Exercise 6. Using the Python code provided, modify the price_cap function to also return the individual caplet prices. For Hull-White parameters $\lambda = 0.05$ and $\sigma = 0.01$ with $K = 0.04$, which caplet contributes the most to the total cap value?

Solution to Exercise 6

Modify the function to return both total price and individual prices:

python def price_cap_detailed(hw, N, K, T_reset_dates, T_payment_dates): """Price an interest rate cap, returning total and individual caplet prices.""" caplet_prices = [] for T_reset, T_pay in zip(T_reset_dates, T_payment_dates): tau_k = T_pay - T_reset N_hat = N * (1 + tau_k * K) K_hat = 1.0 / (1 + tau_k * K) zbp = hw.compute_ZCB_Option_Price( K_hat, T_reset, T_pay, CP=OptionType.PUT ) caplet_prices.append(N_hat * zbp) return sum(caplet_prices), caplet_prices

For Hull-White parameters $\lambda = 0.05$, $\sigma = 0.01$, $K = 0.04$:

Short-dated caplets (e.g., $k = 1$) have small variance $v_r^2$ because $T_{k-1} - t_0$ is small, leading to small ZCB put prices.
Intermediate caplets (e.g., $k = 3$ or $k = 4$) have the largest prices because $v_r^2$ has grown substantially but the ZCB option is still well within the range where the Gaussian distribution produces significant probability mass beyond the strike.
Long-dated caplets see diminishing marginal increases in $v_r^2$ due to mean reversion saturation.

Typically, for moderate mean reversion ($\lambda = 0.05$), the caplet contributing the most is an intermediate-maturity one (around year 3-4 for a 5-year cap), because the variance has grown enough to make the option valuable, but saturation has not yet fully kicked in.
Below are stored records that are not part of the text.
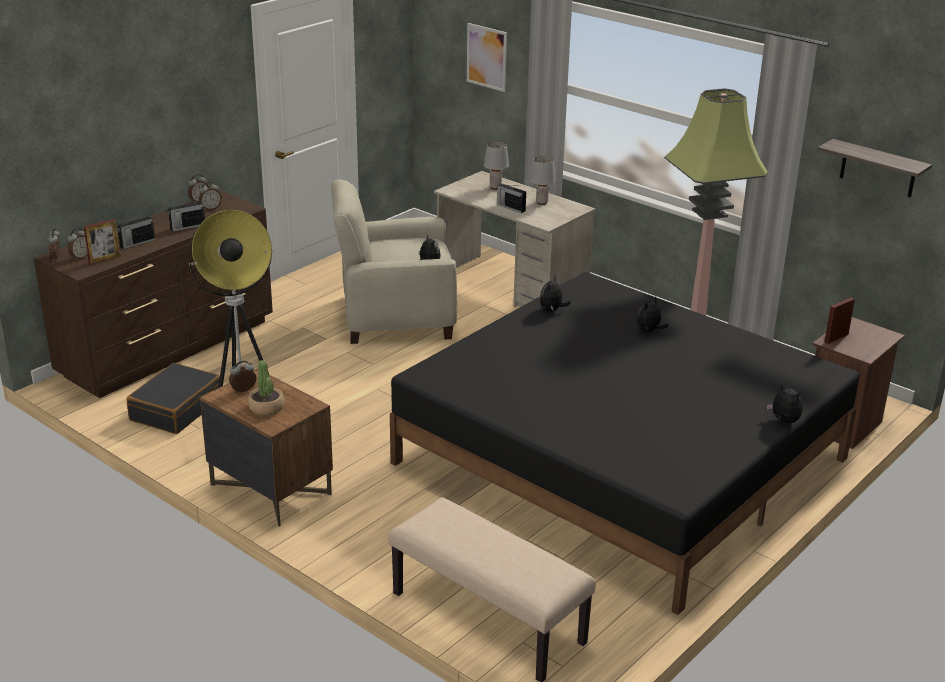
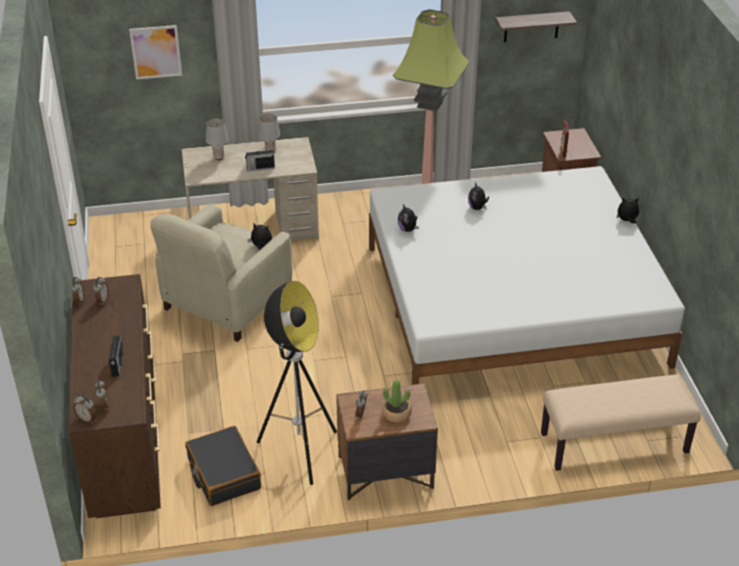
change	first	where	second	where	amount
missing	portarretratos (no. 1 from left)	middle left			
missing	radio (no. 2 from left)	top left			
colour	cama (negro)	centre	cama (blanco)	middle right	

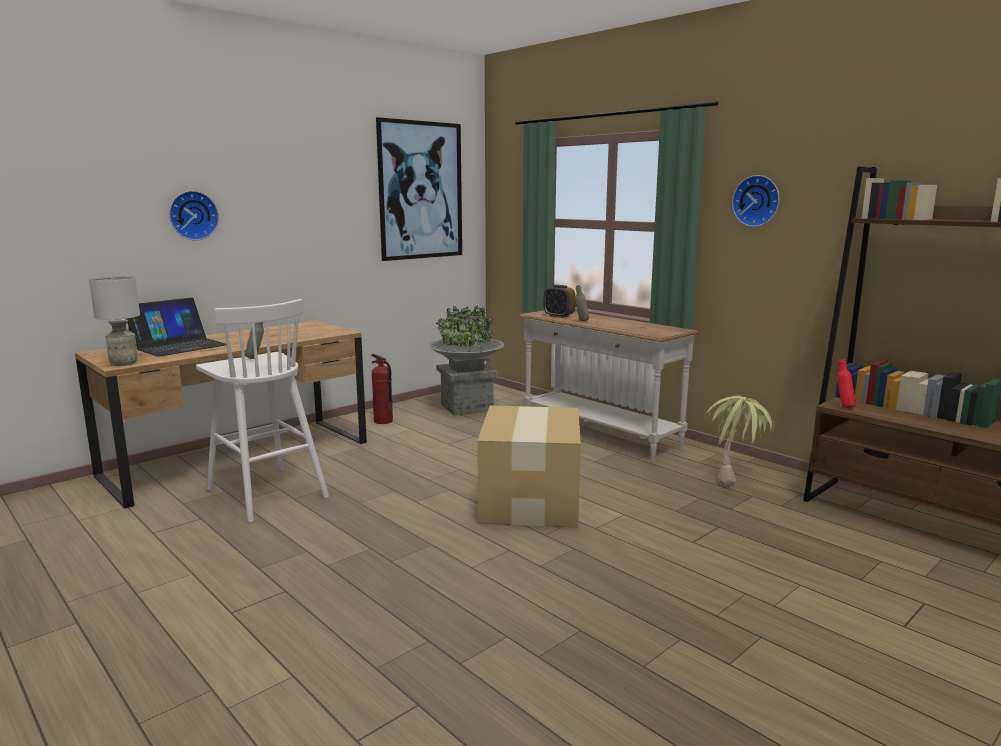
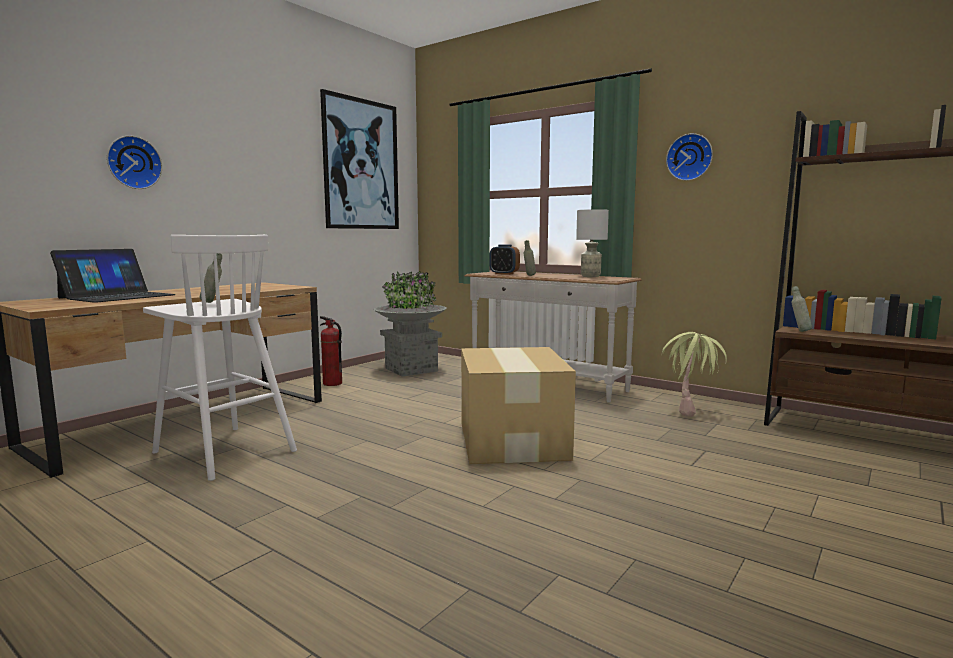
change	first	where	second	where	amount
relocated	lámpara de mesa (gris)	middle left		centre	
colour	botella (rojo)	middle right	botella (gris) (no. 3 from left)	middle right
Exercise 7. Compare the cap prices produced by the Hull-White model versus Black's formula for at-the-money and deep out-of-the-money strikes. At which strikes do the two models diverge most, and why?

Solution to Exercise 7

At-the-money (ATM) strikes: When $K \approx l_k(t_0)$ (the current forward rate), both models produce very similar prices. At ATM, option prices are dominated by at-the-money volatility, and the differences between the lognormal (Black) and Gaussian-exponential (Hull-White) distributions are minimized. The two distributions agree well near their central values.

Deep out-of-the-money (OTM) strikes: For $K \gg l_k(t_0)$, the caplet price depends on the upper tail of the forward rate distribution. The lognormal distribution (Black) has a heavier right tail than the distribution implied by the Hull-White model. Conversely, for $K \ll l_k(t_0)$ (deep in-the-money caplets or equivalently deep OTM floorlets), the lower tails differ.

The two models diverge most at strikes far from ATM because:

Tail behavior differs: The lognormal distribution has a right-skewed, heavy-tailed shape, while the Hull-White distribution of $l_k$ (being a function of a Gaussian variable) has different tail characteristics.
Symmetry vs asymmetry: The Gaussian $r$ produces a distribution of $1/P$ that is right-skewed but in a different way from the lognormal. For low strikes, the Hull-White model may assign more probability (since $r$ can go negative, making $P > 1$ and $l_k < 0$ possible), while Black's formula confines $l_k > 0$.

In practice, the largest price differences appear at deep OTM strikes where the tail probabilities are most sensitive to the distributional assumption.